Here is how the freshly potted Garrya cuttings looked in January. I got the cuttings at a pruning class:

Here's the situation today:

Not good! Basically one after another all got black spots and turned gray. Some have black spots and did not turn gray and I put those outside as it's warmer now, just to give them a chance. One thing I know nothing about is pest control and I've let this fungus just go. I need to look up what I could have done. I got dispirited basically and gave up. Readers with tips, please advise!

So here's Denise's advice which I will follow on my next attempt!

“I found that when taking Garrya cuttings, they have a very narrow window of time when they’ll root, and it’s usually like mid-December is when I find that it works. That doesn’t mean that’s an absolute – that’s just what I found works for me.”

“And when you prep the cuttings, instead of cutting really close to the node like you do on most plants, leave about a quarter of an inch space because they tend to root below the node, not at the node. I don’t know physiologically what it is but I’ve just found that you have to leave a little extra. And I use Hormex 8 rooting powder.”

“I did about 21 of them, and I’ve only got 4 left that don’t have a black spot on them. And I’m afraid to pull on them in case they haven’t rooted.”

“It’s not an easy one to do. A lot of people have a real hard time with Garryas. Keep on trying. In the literature I have read that bottom heat seems to work. In the propagation area of a professional grower, the normal setting is like 70 degrees. I have heard Garryas need 80 degrees. I tried that and I couldn’t keep it moist enough, it dried out the mix too much.”

“They’ve definitely been too cold where I have them.” (On the bathroom floor. It’s about the coldest room in the house actually.)

“That might contribute to the rotting and leaf spotting too.”

“If there’s one or two surviving maybe I’ll take them upstairs where it’s warmer”

“Into the kitchen maybe.”

-- Even the last one in the picture above has a little black area - I will cut the leaf off and put it in the kitchen as soon as I click "Publish Post!"

Then I'll have a more cheerful post - about the seedlings.

Comments

Gail said…
So very sorry...this is why I gave up trying to sow seeds in doors...I don't have anyplace for them...and they would get a black mold and croak!

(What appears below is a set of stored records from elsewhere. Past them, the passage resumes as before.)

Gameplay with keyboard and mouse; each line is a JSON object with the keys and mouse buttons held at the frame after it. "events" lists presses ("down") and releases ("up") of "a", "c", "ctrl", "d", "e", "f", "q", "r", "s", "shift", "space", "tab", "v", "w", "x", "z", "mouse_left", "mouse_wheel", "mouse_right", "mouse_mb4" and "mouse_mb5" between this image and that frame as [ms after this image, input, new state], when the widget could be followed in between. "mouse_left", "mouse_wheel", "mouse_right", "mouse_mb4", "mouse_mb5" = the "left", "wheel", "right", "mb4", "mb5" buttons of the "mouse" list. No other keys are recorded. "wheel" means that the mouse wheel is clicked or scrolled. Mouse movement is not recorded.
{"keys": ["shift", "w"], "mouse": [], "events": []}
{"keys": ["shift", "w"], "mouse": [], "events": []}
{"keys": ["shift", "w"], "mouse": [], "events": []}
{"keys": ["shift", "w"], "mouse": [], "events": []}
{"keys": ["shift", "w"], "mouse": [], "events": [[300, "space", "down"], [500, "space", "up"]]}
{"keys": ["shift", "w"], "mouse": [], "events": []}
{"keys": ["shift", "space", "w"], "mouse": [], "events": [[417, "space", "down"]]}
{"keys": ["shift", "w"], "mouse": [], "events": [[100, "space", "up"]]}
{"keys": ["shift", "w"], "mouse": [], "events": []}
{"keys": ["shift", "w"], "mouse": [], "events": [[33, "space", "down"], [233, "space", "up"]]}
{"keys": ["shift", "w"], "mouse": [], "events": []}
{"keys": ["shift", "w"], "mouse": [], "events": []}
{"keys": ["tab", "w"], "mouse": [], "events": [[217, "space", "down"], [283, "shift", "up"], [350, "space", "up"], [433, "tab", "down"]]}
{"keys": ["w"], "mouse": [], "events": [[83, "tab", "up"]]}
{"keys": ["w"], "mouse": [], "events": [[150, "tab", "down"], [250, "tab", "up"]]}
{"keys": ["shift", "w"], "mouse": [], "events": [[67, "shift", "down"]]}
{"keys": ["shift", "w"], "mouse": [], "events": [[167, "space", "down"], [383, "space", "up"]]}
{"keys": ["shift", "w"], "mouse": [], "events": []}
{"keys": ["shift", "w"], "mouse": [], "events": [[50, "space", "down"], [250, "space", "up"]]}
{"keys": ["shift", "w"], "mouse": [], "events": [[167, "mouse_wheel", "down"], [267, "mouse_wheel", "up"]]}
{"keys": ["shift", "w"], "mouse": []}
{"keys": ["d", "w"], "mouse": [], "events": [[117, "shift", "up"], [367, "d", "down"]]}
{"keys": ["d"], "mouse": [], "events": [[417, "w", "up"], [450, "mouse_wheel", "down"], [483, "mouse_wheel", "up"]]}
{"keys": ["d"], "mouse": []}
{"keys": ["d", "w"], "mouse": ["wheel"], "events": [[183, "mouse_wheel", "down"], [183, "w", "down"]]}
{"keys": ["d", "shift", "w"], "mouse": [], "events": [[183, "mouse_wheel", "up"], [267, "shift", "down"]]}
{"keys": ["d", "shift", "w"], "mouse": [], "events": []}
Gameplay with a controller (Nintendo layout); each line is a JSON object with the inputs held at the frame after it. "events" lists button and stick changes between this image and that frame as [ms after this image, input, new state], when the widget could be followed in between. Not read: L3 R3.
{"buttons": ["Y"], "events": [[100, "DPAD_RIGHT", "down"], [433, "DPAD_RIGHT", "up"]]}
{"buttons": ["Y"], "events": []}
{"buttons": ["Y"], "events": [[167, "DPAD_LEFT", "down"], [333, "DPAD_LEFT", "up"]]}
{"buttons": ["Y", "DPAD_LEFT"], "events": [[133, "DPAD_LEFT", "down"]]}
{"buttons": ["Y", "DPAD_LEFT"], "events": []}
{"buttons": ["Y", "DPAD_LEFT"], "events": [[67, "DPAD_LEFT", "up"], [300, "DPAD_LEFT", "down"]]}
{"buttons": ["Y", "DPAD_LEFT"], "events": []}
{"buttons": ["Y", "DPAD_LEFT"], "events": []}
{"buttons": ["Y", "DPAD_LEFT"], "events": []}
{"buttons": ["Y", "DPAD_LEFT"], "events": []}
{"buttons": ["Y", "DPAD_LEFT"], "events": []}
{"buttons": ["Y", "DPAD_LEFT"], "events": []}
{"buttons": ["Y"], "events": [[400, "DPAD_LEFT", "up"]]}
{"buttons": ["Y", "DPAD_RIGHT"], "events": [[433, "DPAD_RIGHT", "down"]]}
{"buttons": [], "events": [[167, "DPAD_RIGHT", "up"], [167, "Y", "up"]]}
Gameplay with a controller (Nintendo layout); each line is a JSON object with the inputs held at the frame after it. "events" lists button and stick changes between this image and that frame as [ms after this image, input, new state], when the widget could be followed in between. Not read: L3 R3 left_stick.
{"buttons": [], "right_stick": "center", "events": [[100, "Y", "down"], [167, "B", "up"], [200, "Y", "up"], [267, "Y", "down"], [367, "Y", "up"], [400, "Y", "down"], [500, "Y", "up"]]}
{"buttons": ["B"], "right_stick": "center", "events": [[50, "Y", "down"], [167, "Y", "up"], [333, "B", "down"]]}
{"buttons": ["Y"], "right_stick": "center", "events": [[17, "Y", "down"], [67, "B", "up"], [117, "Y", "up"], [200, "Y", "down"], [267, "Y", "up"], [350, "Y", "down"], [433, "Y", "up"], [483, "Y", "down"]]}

Good luck, I hope you have success with other sowings...gail
ryan said…
I tried a few garrya cuttings once, but they didn't strike. Too hard, I stick to the easier plants.
Flowerpot said…
sigh .... me too....(just read your thing on garrya cuttings ) So I am trying sticking one cutting into the ground outside and one cutting in a jug of water with a freshly cut willow shoot (which is supposed to aid rooting )on the kitchen windowsill . I really want a Garrya Elliptica bush in my garden all dripping with beautiful catkins ! : )
Country Mouse said…
Sorry Flowerpot - I didn't notice comments were "waiting moderation" - I just published yours. I caved in and just bought a couple - they are doing OK, not great. I was told that cutting them a bit below the node instead of at the node might be helpful. Maybe bottom heat might help? I'm not sure. Interesting about the willow shoot! I'll have to remember that tip.